WHAT YOU NEED TO DO =>
- 1) Do these statements agree with the light-curve fitting code? Answer yes or no for each, and quote the words from the code that decide it.
(a) One hundred samples from the MCMC chains are drawn for plotting.
(b) According to the comments, the simple optimizer never needs a second run.
(c) The printed results show each value to three decimal places.
- 2) Answer these questions from the light-curve fitting code:
(a) Which function runs the MCMC?
(b) According to the comment on the chain plot, what does that plot still need?
(c) What message appears after the code?

TEXT SECTION =>
_ _ _ _
Now we can fit the light curve in the same way as before, but now also *inferring the noise*!

In [10]:
#fit with simple optimiser
p_fit = fopt(logP_wn,p,var=e>0,args=(transit,time,flux),min=False)
#p_fit = fopt(logP_wn,p_fit,var=e>0,args=(transit,time,flux),min=False) #sometimes need to run this twice

#run an MCMC
d = miniMCMC(logP_wn,p_fit,e/100,burnin,chain,N=n_chains,args=(transit,time,flux))
p_fit_MCMC,e_fit_MCMC = d['p'],d['e'] #get mean and uncertainties

#now make a plot of the best fit models
f,a = plt.subplots()
a.plot(time_pred, transit(p[:-1],time_pred),'g-')
a.plot(time_pred, transit(p_fit[:-1],time_pred),'r-')
a.plot(time_pred, transit(p_fit_MCMC[:-1],time_pred),'b-')
#plot some samples from the MCMC
X = d['chains'][np.random.randint(0,chain,100),np.random.randint(0,n_chains,100)]
for x in X: a.plot(time_pred, transit(x[:-1],time_pred),'b-',alpha=0.1)
a.plot(time,flux,'ko',ms=4,alpha=0.6)

#and also plot the chains (need to add function)
miniSamplePlot(d['chains'],2,labels=transit_labels+[r'$\sigma_\mathrm{w}$'],x=np.hstack([par,wn]))

#print out the results
for i in range(len(p)):
  print("p[{}] = {:.5f} +- {:.5f}".format(i,p_fit_MCMC[i],e_fit_MCMC[i]))


Optimization terminated successfully.
_ _ _ _
DATA UNDER STUDY =>

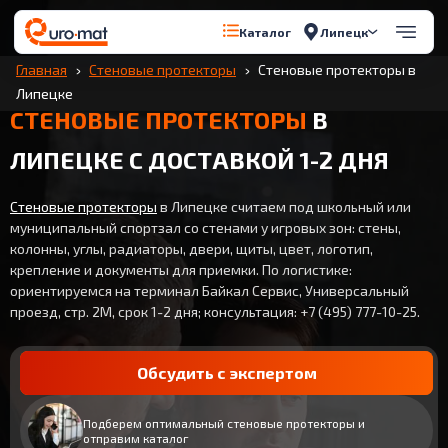
Липецк
Каталог
Главная
Стеновые протекторы
Стеновые протекторы в
Липецке
СТЕНОВЫЕ ПРОТЕКТОРЫ
В
ЛИПЕЦКЕ С ДОСТАВКОЙ 1-2 ДНЯ
Стеновые протекторы
в Липецке считаем под школьный или
муниципальный спортзал со стенами у игровых зон: стены,
колонны, углы, радиаторы, двери, щиты, цвет, логотип,
крепление и документы для приемки. По логистике:
ориентируемся на терминал Байкал Сервис, Универсальный
проезд, стр. 2М, срок 1-2 дня; консультация: +7 (495) 777-10-25.
Обсудить с экспертом
Подберем оптимальный стеновые протекторы и
отправим каталог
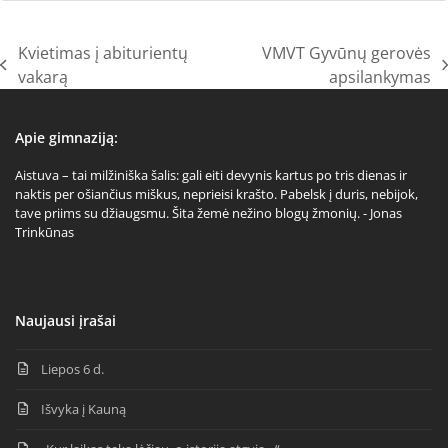
Kvietimas į abiturientų
VMVT Gyvūnų gerovės
previous
next
vakarą
apsilankymas
post:
post:
Apie gimnaziją:
Aistuva – tai milžiniška šalis: gali eiti devynis kartus po tris dienas ir
naktis per ošiančius miškus, neprieisi krašto. Pabelsk į duris, nebijok,
tave priims su džiaugsmu. Šita žemė nežino blogų žmonių. - Jonas
Trinkūnas
Naujausi įrašai
Liepos 6 d.
Išvyka į Kauną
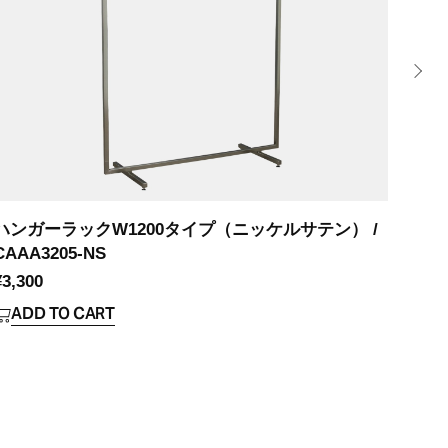
ハンガーラックW1200タイプ（ニッケルサテン） /
ハンガ
CAAA3205-NS
¥
2,7
¥
3,300
AD
ADD TO CART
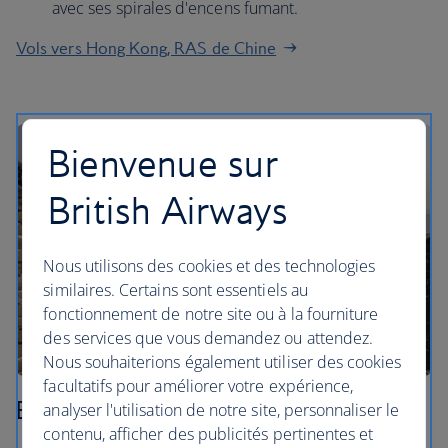
avec ses spirales d'encens fumant.
Vols vers Hong Kong, RAS de Chine
Bienvenue sur
British Airways
Nous utilisons des cookies et des technologies
similaires. Certains sont essentiels au
fonctionnement de notre site ou à la fourniture
des services que vous demandez ou attendez.
Nous souhaiterions également utiliser des cookies
facultatifs pour améliorer votre expérience,
Beijing (Pékin)
analyser l'utilisation de notre site, personnaliser le
contenu, afficher des publicités pertinentes et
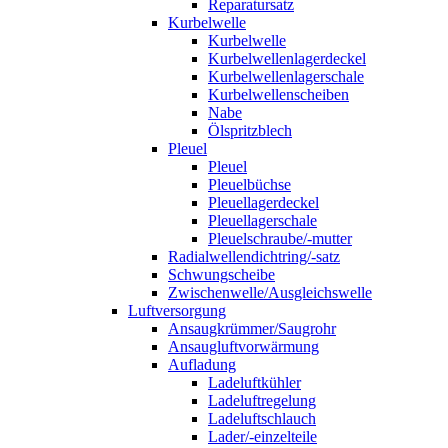
Reparatursatz
Kurbelwelle
Kurbelwelle
Kurbelwellenlagerdeckel
Kurbelwellenlagerschale
Kurbelwellenscheiben
Nabe
Ölspritzblech
Pleuel
Pleuel
Pleuelbüchse
Pleuellagerdeckel
Pleuellagerschale
Pleuelschraube/-mutter
Radialwellendichtring/-satz
Schwungscheibe
Zwischenwelle/Ausgleichswelle
Luftversorgung
Ansaugkrümmer/Saugrohr
Ansaugluftvorwärmung
Aufladung
Ladeluftkühler
Ladeluftregelung
Ladeluftschlauch
Lader/-einzelteile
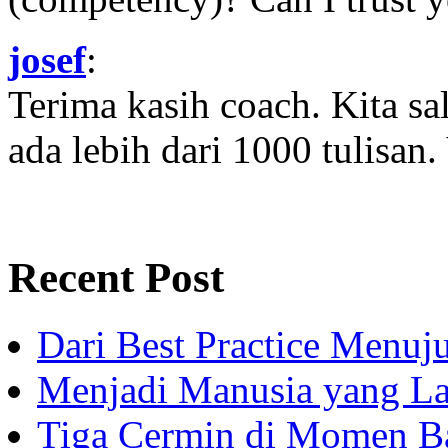
josef
:
Terima kasih coach. Kita sal
ada lebih dari 1000 tulisan.
Recent Post
Dari Best Practice Menuju
Menjadi Manusia yang La
Tiga Cermin di Momen B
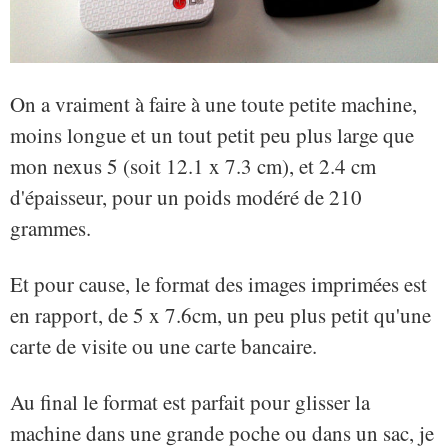
On a vraiment à faire à une toute petite machine,
moins longue et un tout petit peu plus large que
mon nexus 5 (soit 12.1 x 7.3 cm), et 2.4 cm
d'épaisseur, pour un poids modéré de 210
grammes.
Et pour cause, le format des images imprimées est
en rapport, de 5 x 7.6cm, un peu plus petit qu'une
carte de visite ou une carte bancaire.
Au final le format est parfait pour glisser la
machine dans une grande poche ou dans un sac, je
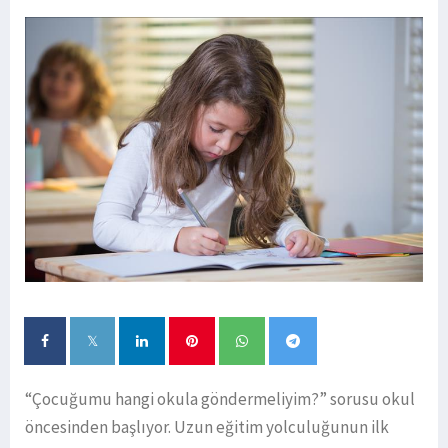
“Çocuğumu hangi okula göndermeliyim?” sorusu okul
öncesinden başlıyor. Uzun eğitim yolculuğunun ilk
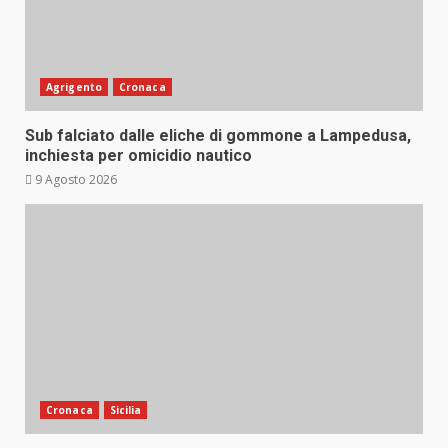
Agrigento
Cronaca
Sub falciato dalle eliche di gommone a Lampedusa,
inchiesta per omicidio nautico
9 Agosto 2026
Cronaca
Sicilia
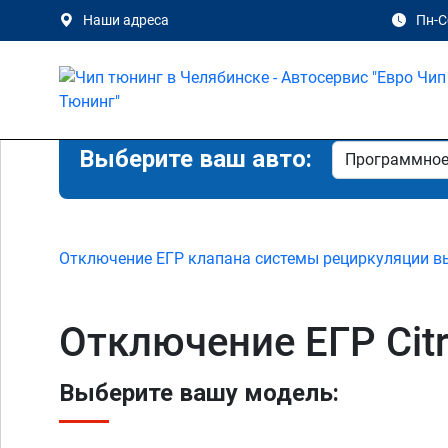
Наши адреса
Пн-Сб
Выберите ваш авто:
Отключение ЕГР клапана системы рециркуляции в
Отключение ЕГР Cit
Выберите вашу модель:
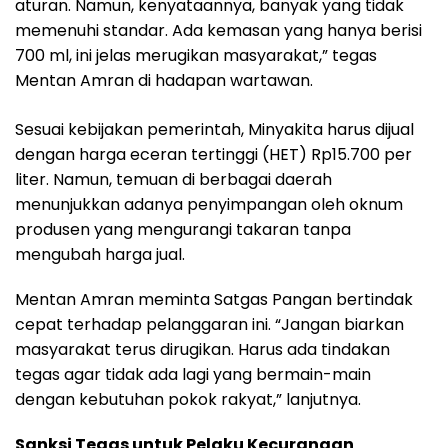
aturan. Namun, kenyataannya, banyak yang tidak
memenuhi standar. Ada kemasan yang hanya berisi
700 ml, ini jelas merugikan masyarakat,” tegas
Mentan Amran di hadapan wartawan.
Sesuai kebijakan pemerintah, Minyakita harus dijual
dengan harga eceran tertinggi (HET) Rp15.700 per
liter. Namun, temuan di berbagai daerah
menunjukkan adanya penyimpangan oleh oknum
produsen yang mengurangi takaran tanpa
mengubah harga jual.
Mentan Amran meminta Satgas Pangan bertindak
cepat terhadap pelanggaran ini. “Jangan biarkan
masyarakat terus dirugikan. Harus ada tindakan
tegas agar tidak ada lagi yang bermain-main
dengan kebutuhan pokok rakyat,” lanjutnya.
Sanksi Tegas untuk Pelaku Kecurangan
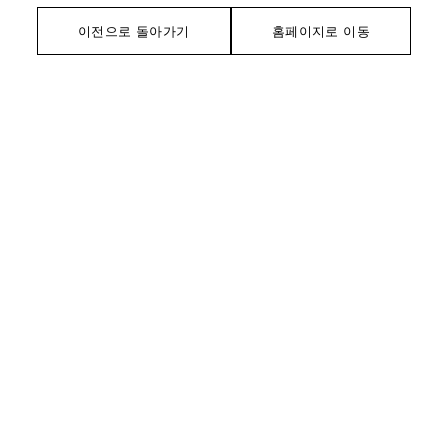
이전으로 돌아가기
홈페이지로 이동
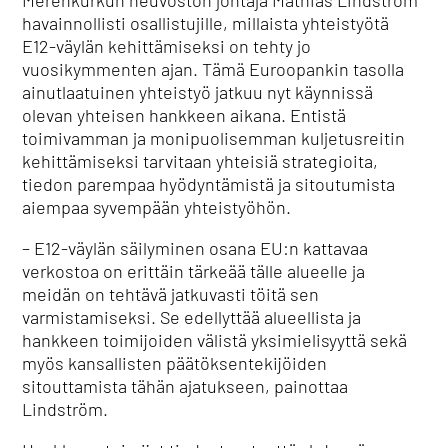
havainnollisti osallistujille, millaista yhteistyötä
E12-väylän kehittämiseksi on tehty jo
vuosikymmenten ajan. Tämä Euroopankin tasolla
ainutlaatuinen yhteistyö jatkuu nyt käynnissä
olevan yhteisen hankkeen aikana. Entistä
toimivamman ja monipuolisemman kuljetusreitin
kehittämiseksi tarvitaan yhteisiä strategioita,
tiedon parempaa hyödyntämistä ja sitoutumista
aiempaa syvempään yhteistyöhön.
– E12-väylän säilyminen osana EU:n kattavaa
verkostoa on erittäin tärkeää tälle alueelle ja
meidän on tehtävä jatkuvasti töitä sen
varmistamiseksi. Se edellyttää alueellista ja
hankkeen toimijoiden välistä yksimielisyyttä sekä
myös kansallisten päätöksentekijöiden
sitouttamista tähän ajatukseen, painottaa
Lindström.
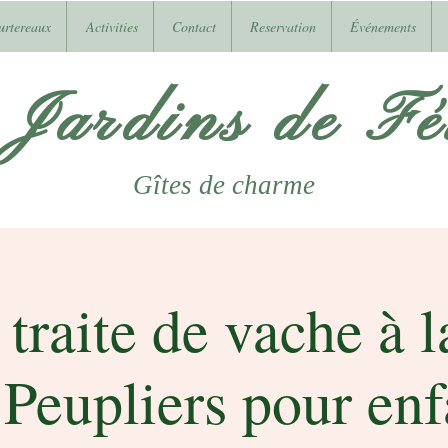
urtereaux
Activities
Contact
Reservation
Événements
 Jardins de Fél
Gîtes
de charme
 traite de vache à 
 Peupliers pour enf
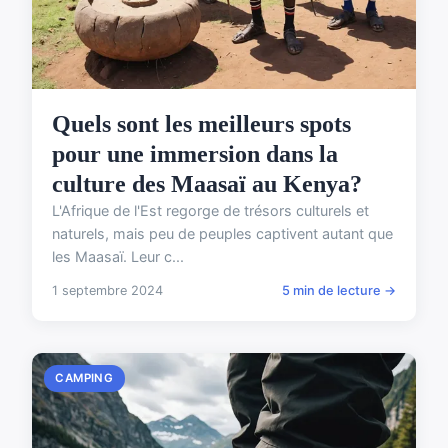
Quels sont les meilleurs spots
pour une immersion dans la
culture des Maasaï au Kenya?
L'Afrique de l'Est regorge de trésors culturels et
naturels, mais peu de peuples captivent autant que
les Maasaï. Leur c...
1 septembre 2024
5 min de lecture →
CAMPING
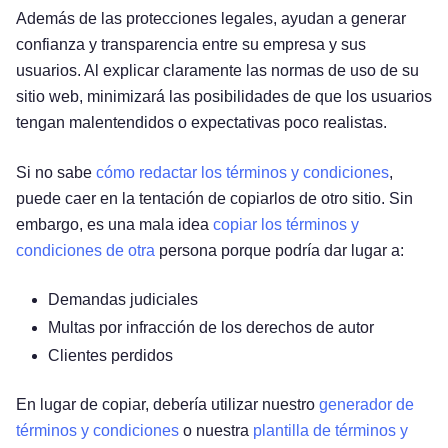
Además de las protecciones legales, ayudan a generar
confianza y transparencia entre su empresa y sus
usuarios. Al explicar claramente las normas de uso de su
sitio web, minimizará las posibilidades de que los usuarios
tengan malentendidos o expectativas poco realistas.
Si no sabe
cómo redactar los términos y condiciones
,
puede caer en la tentación de copiarlos de otro sitio. Sin
embargo, es una mala idea
copiar los términos y
condiciones de otra
persona porque podría dar lugar a:
Demandas judiciales
Multas por infracción de los derechos de autor
Clientes perdidos
En lugar de copiar, debería utilizar nuestro
generador de
términos y condiciones
o nuestra
plantilla de términos y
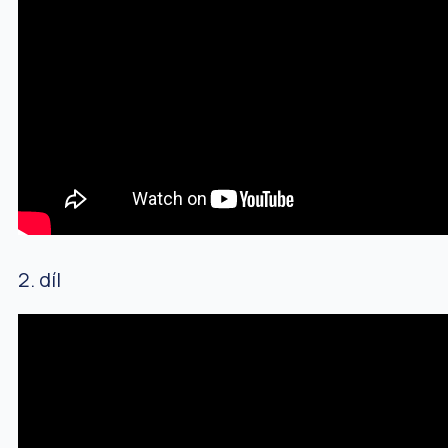
2. díl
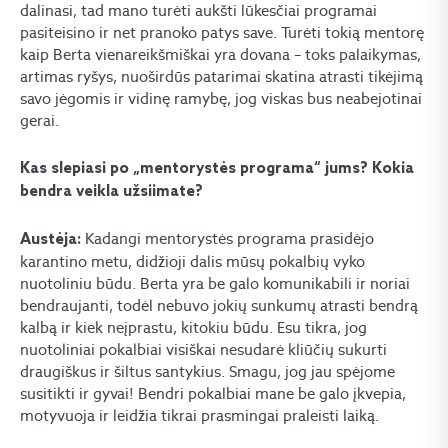
dalinasi, tad mano turėti aukšti lūkesčiai programai
pasiteisino ir net pranoko patys save. Turėti tokią mentorę
kaip Berta vienareikšmiškai yra dovana – toks palaikymas,
artimas ryšys, nuoširdūs patarimai skatina atrasti tikėjimą
savo jėgomis ir vidinę ramybę, jog viskas bus neabejotinai
gerai.
Kas slepiasi po „mentorystės programa“ jums
?
Kokia
bendra veikla užsiimate?
Kadangi mentorystės programa prasidėjo
Austėja:
karantino metu, didžioji dalis mūsų pokalbių vyko
nuotoliniu būdu. Berta yra be galo komunikabili ir noriai
bendraujanti, todėl nebuvo jokių sunkumų atrasti bendrą
kalbą ir kiek neįprastu, kitokiu būdu. Esu tikra, jog
nuotoliniai pokalbiai visiškai nesudarė kliūčių sukurti
draugiškus ir šiltus santykius. Smagu, jog jau spėjome
susitikti ir gyvai! Bendri pokalbiai mane be galo įkvepia,
motyvuoja ir leidžia tikrai prasmingai praleisti laiką.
_ _ _ _
YOUR RESPONSES =>
- 1)
(a) Yes: "np.random.randint(0,chain,100)"
(b) No: "sometimes need to run this twice"
(c) No: "{:.5f} +- {:.5f}"

- 2)
(a) miniMCMC
(b) A function has to be added.
(c) "Optimization terminated successfully."